Friday, June 19, 2009

Configuring the Red5 Plugin for Eclipse

Prerequisites

  1. Eclipse 3.4.2 installed
  2. Red5 plugin 0.2 installed
  3. Red5 server installed
  4. Java 6, as the default JVM on your system. If you cannot make it the default, you can still run Red5 on your system so long as you modify the startup and shutdown scripts to use Java 6.

Notes


If you are following the instructions to setup a Red5 User Development Environment, at this point you have the plugin installed, but you still need to configure it to use your particular Red5 server.

Configuration

  1. Launch Eclipse.
  2. From the Java EE perspective, choose the Servers view. If you can't find the view, open it with Window -> Show View -> Servers.
  3. Since we haven't added any servers yet, the view is blank. Right click on the background of the Server view and choose New -> Server.

  4. In the New Server dialog box that appears, scroll down in the server type list to Infrared5 and expand it by clicking on the triangle to the left of it. Select "Red5 Server Runtime" and click Next.
  5. On the next panel, we immediately see an error message: "Missing classpath entry /Applications/Red5/red5.jar".
    If you see this, great!
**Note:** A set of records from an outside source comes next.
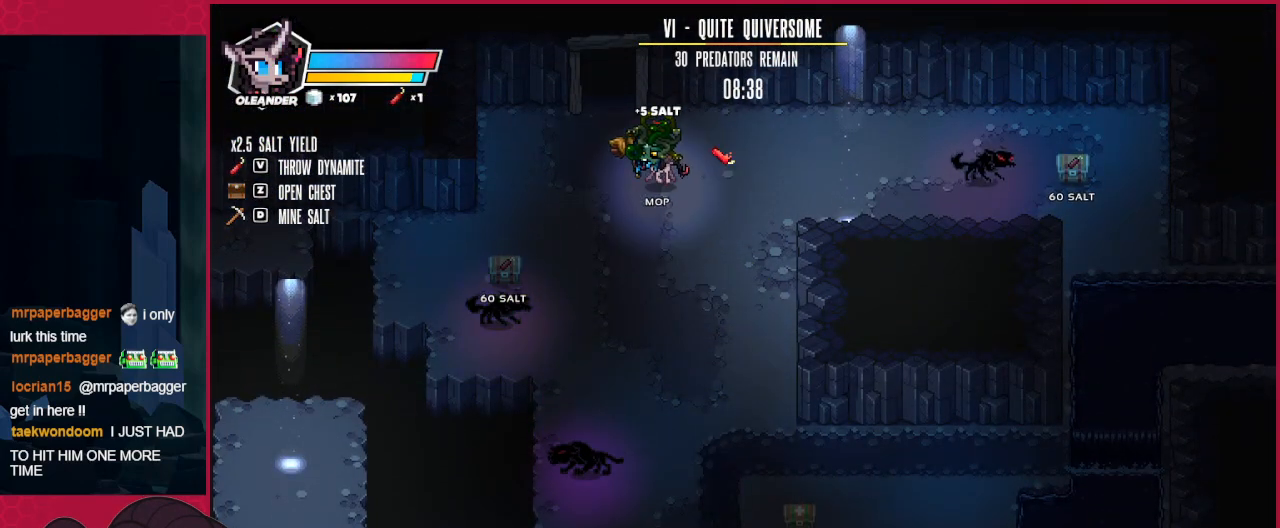
{"keys": ["a"], "events": [[137, "down", "up"], [447, "a", "down"], [447, "left", "up"]]}
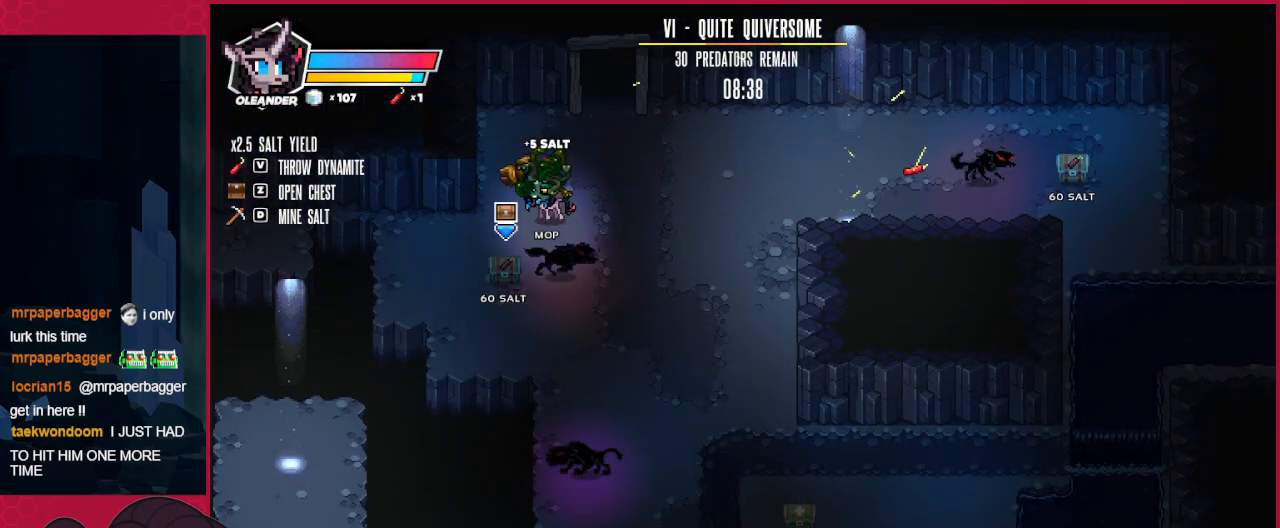
{"keys": [], "events": [[68, "a", "up"], [241, "a", "down"], [344, "a", "up"]]}
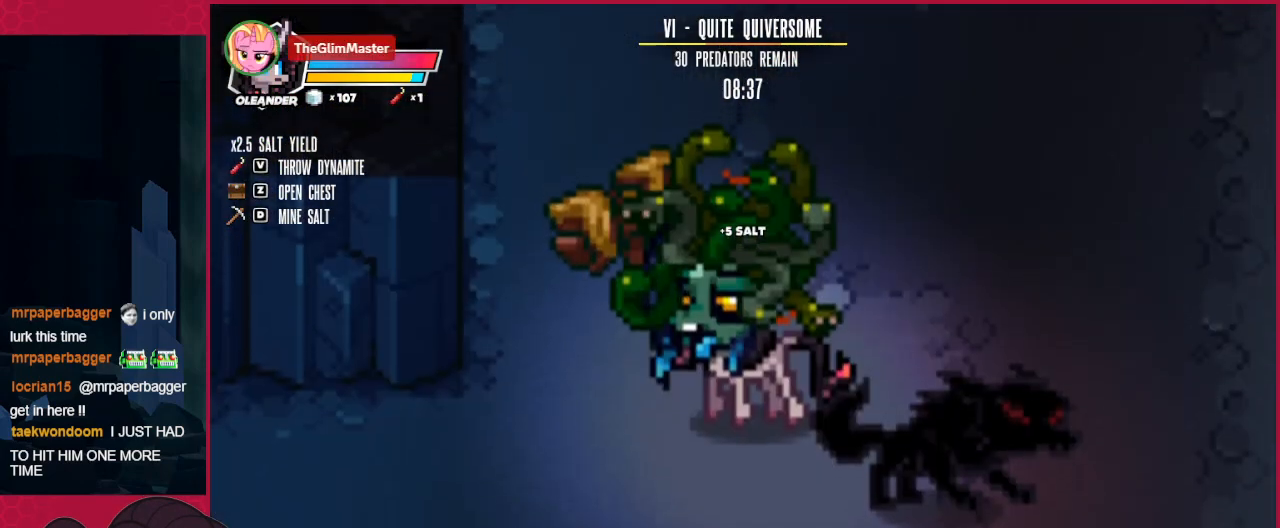
{"keys": [], "events": []}
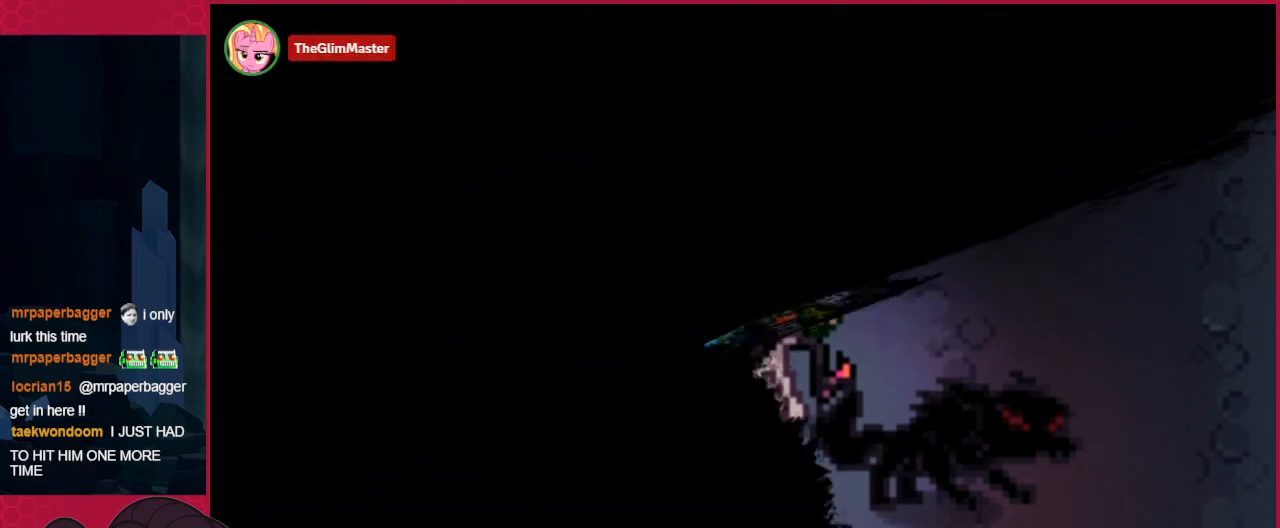
{"keys": ["down"], "events": [[34, "down", "down"]]}
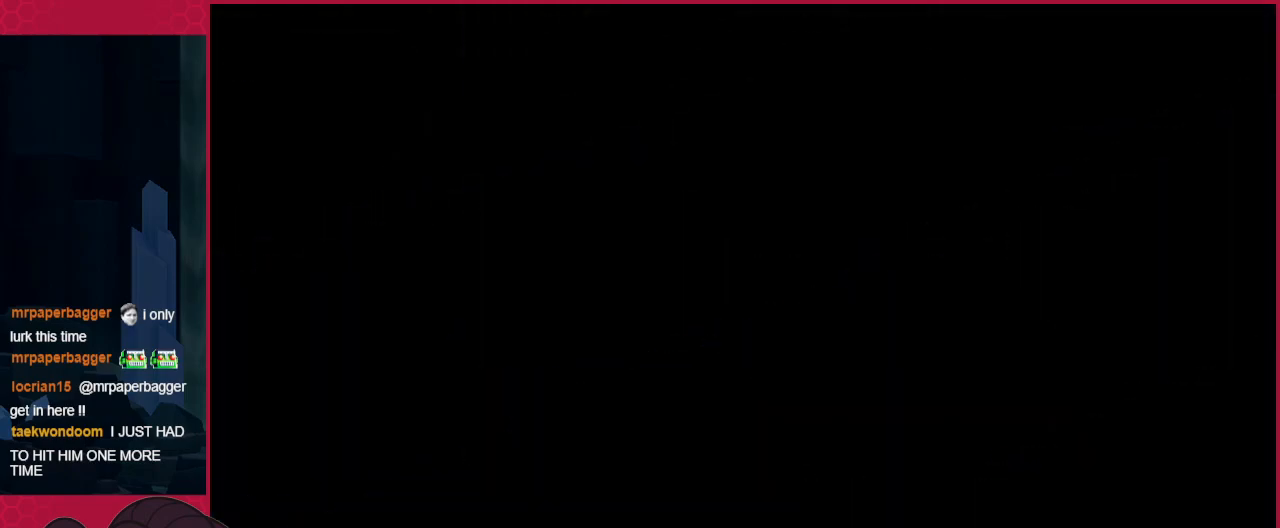
{"keys": ["down"], "events": []}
It means you're following along with the instructions. What we want to do first is select the correct JRE to run Red5 under. From the JRE pulldown, choose JVM 1.6. [If there is no option for JVM 1.6, one of four things is true: (a) your system is not up to date (this requires OS X 10.5 + updates) (b) your system doesn't support Java 6 (requires a 64bit cpu), (c) you aren't running Mac OS X and should be using different directions, or (d) you should select the link above the JRE pulldown for "Installed JRE preferences" to create an entry for Java 6. ]
  6. On the same panel we now have to replace the /Applications/Red5 directory with the correct path to the Red5 server folder. Following the guide to Installing Red5 Server, the new value should be /Applications/red5-0.8.0. After making the change, click the Next button.

  7. On the next panel we're faced with another error. Luckily the answer is to do the same thing we did in the last step: replace /Applications/Red5 with the location we installed Red5 in. When you're done, click the Finish button.
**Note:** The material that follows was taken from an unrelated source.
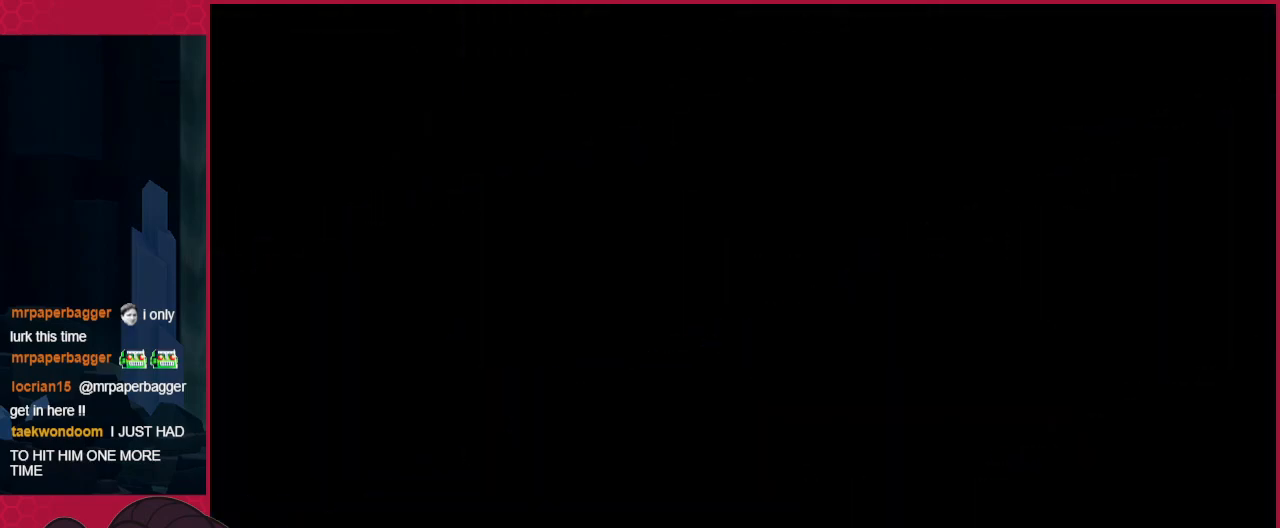
{"keys": ["down"], "events": []}
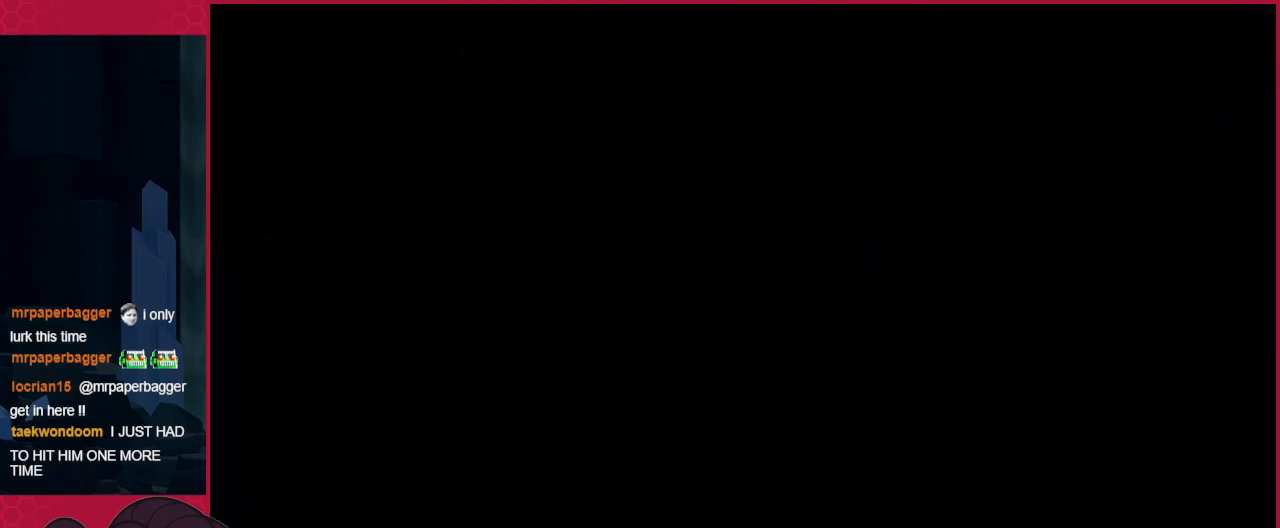
{"keys": ["down"], "events": []}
  8. You should see a shiny new "Red5 Server Runtime at localhost" entry in the Servers view.
  9. Congratulations! You now have the Red5 Plugin configured and your server should be ready to use.

Testing your installation


You can now start and stop the server from the "Server" view in the Java EE perspective by right clicking on the Red5 Server Runtime and choosing Start (or Debug) and Stop. In the future, once you've configured your applications to run on the server, any changes you make to your server applications should automatically publish to your Red5 installation folder. In most cases the webapp(s) will be reloaded automatically and you can run your client applications to test them.

To start your server, right click on the "Red5 Server Runtime" and choose Start. (If you get an error message that the port is in use, Stop the server, then choose Start again). You should see some log messages scroll by in the Console view:



Followed by Eclipse returning to the Servers view and showing the server with a status of "Synchronized".



If you made it this far, wonderful! It looks like your server is now running from Eclipse. You're now ready to develop server-side applications in Red5!

2 comments:

Candice said...

Hi!
Thanks for the tutorials! I was so lost!!! BUT... i still have a problem when trying to start the server. It gives me a Java error:
Exception in thread "main" java.lang.UnsupportedClassVersionError: Bad version number in .class file
Do you know how I can fix it please?? I really need help with this!
THanks!

Candice

Alex said...

Candice, it sounds like you are missing prerequisite #4, listed at the top of this article. You need to use Java 6 for Red5. If you click through to that article is has instructions for getting your system configured correctly.